Brief
A faithful copy of the data, pictures omitted, is the required answer.

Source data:
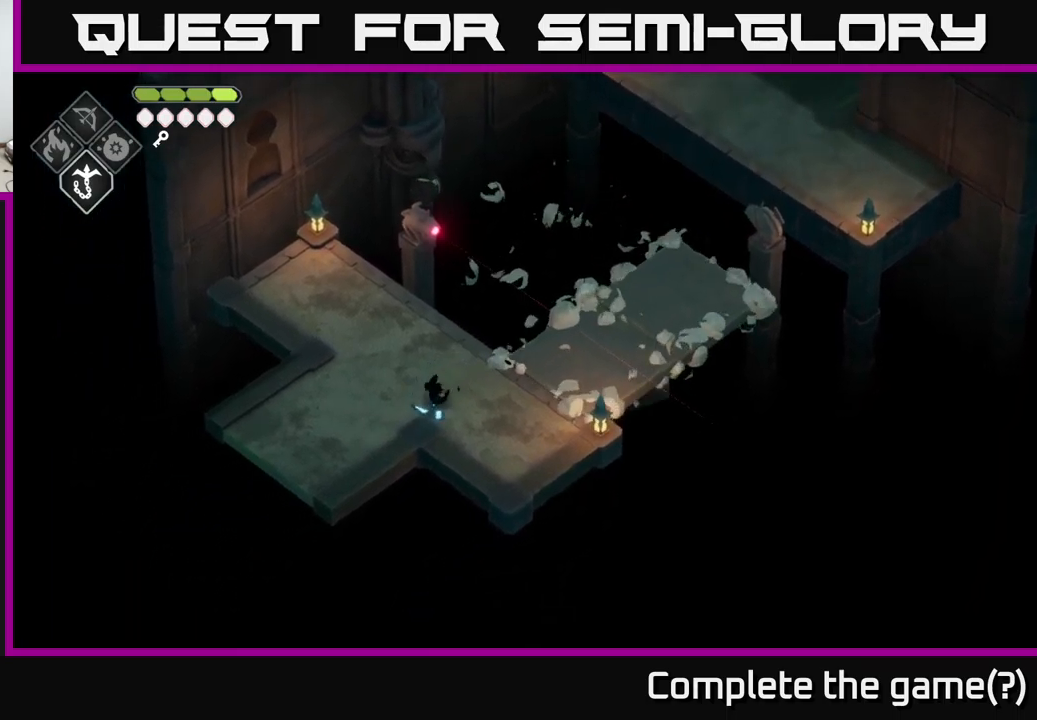
{"buttons": [], "left_stick": "down-left", "right_stick": "center", "events": []}
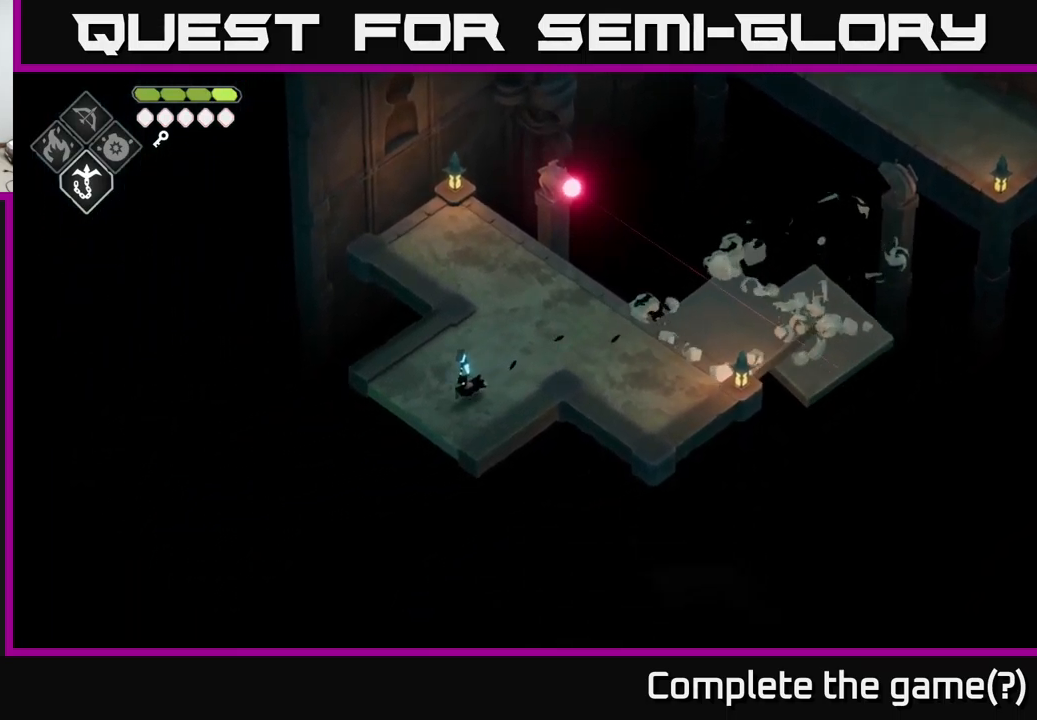
{"buttons": [], "left_stick": "down", "right_stick": "center", "events": [[400, "left_stick", "down"]]}
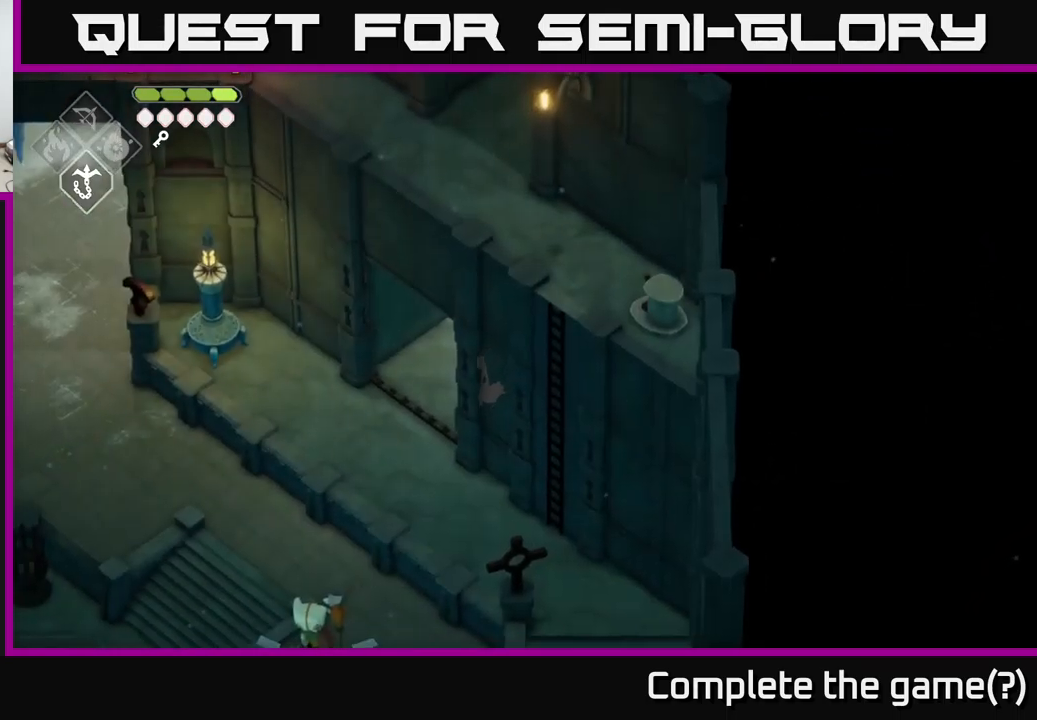
{"buttons": [], "left_stick": "left", "right_stick": "center", "events": [[283, "left_stick", "down-left"], [400, "left_stick", "left"]]}
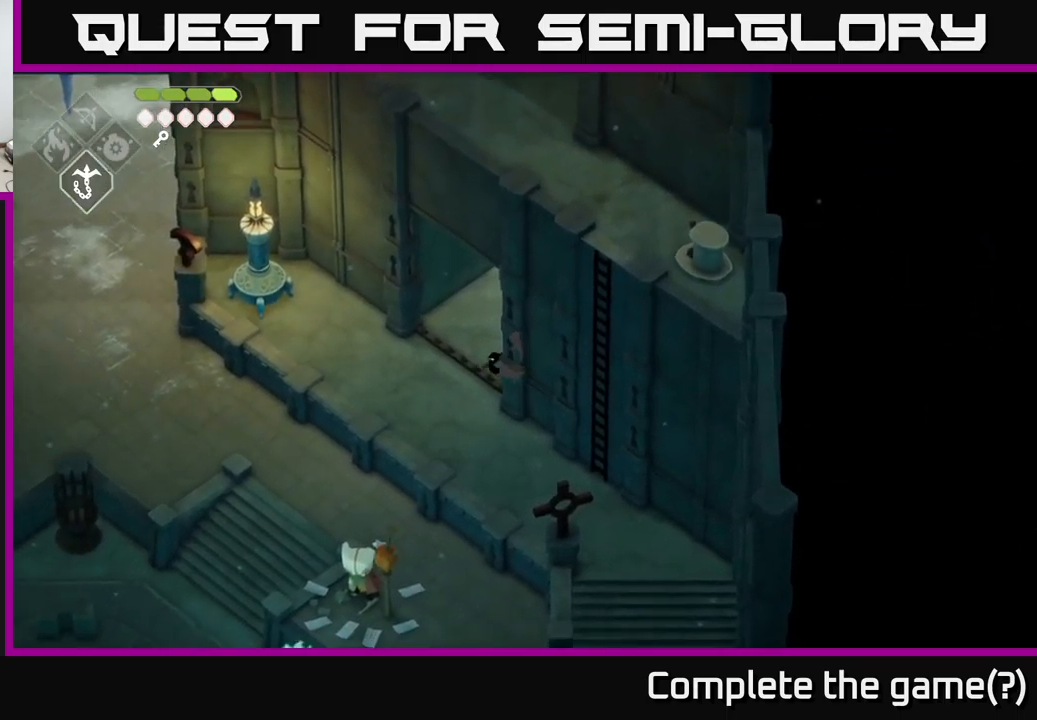
{"buttons": [], "left_stick": "center", "right_stick": "up-left", "events": [[33, "right_stick", "left"], [267, "left_stick", "down-left"], [367, "left_stick", "down"], [467, "left_stick", "center"], [483, "right_stick", "up-left"]]}
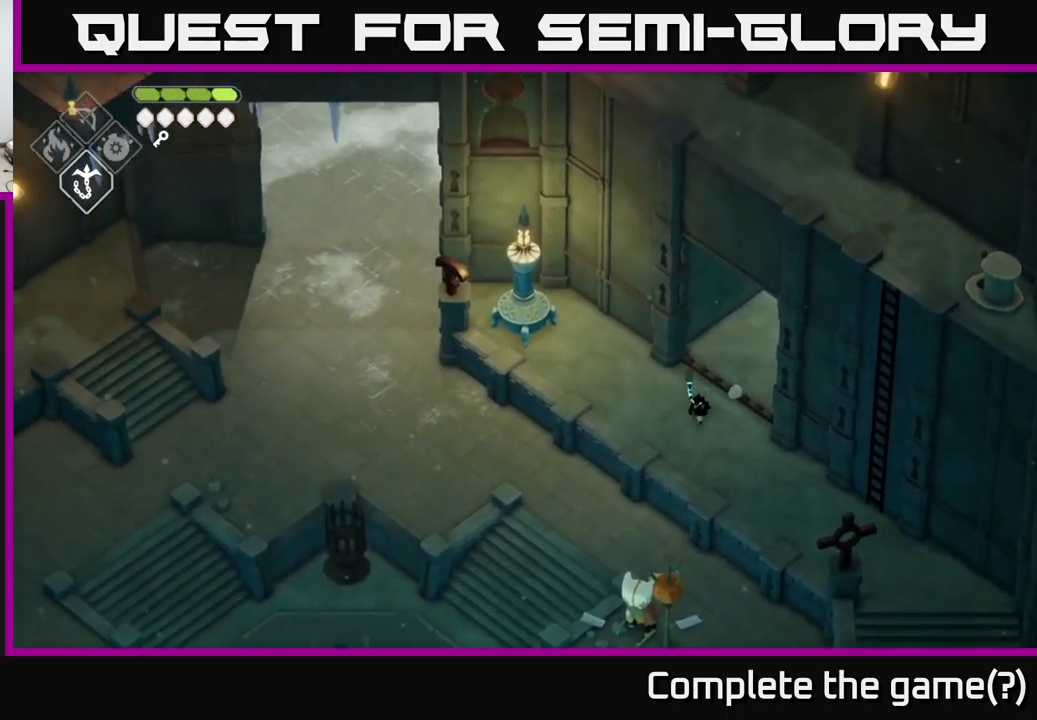
{"buttons": [], "left_stick": "down-left", "right_stick": "up", "events": [[100, "right_stick", "up"], [433, "left_stick", "down-left"]]}
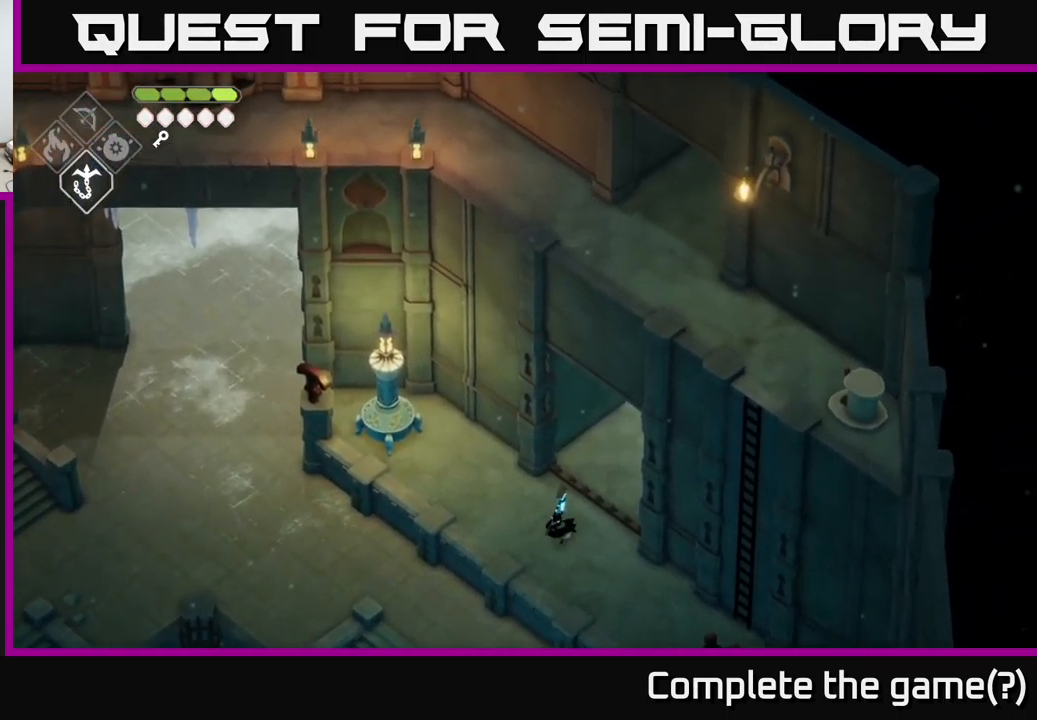
{"buttons": [], "left_stick": "up-left", "right_stick": "center", "events": [[67, "right_stick", "down-left"], [200, "right_stick", "center"], [400, "left_stick", "up-left"]]}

Completed exercise
{"buttons": [], "left_stick": "down-left", "right_stick": "center", "events": []}
{"buttons": [], "left_stick": "down", "right_stick": "center", "events": [[400, "left_stick", "down"]]}
{"buttons": [], "left_stick": "left", "right_stick": "center", "events": [[283, "left_stick", "down-left"], [400, "left_stick", "left"]]}
{"buttons": [], "left_stick": "center", "right_stick": "up-left", "events": [[33, "right_stick", "left"], [267, "left_stick", "down-left"], [367, "left_stick", "down"], [467, "left_stick", "center"], [483, "right_stick", "up-left"]]}
{"buttons": [], "left_stick": "down-left", "right_stick": "up", "events": [[100, "right_stick", "up"], [433, "left_stick", "down-left"]]}
{"buttons": [], "left_stick": "up-left", "right_stick": "center", "events": [[67, "right_stick", "down-left"], [200, "right_stick", "center"], [400, "left_stick", "up-left"]]}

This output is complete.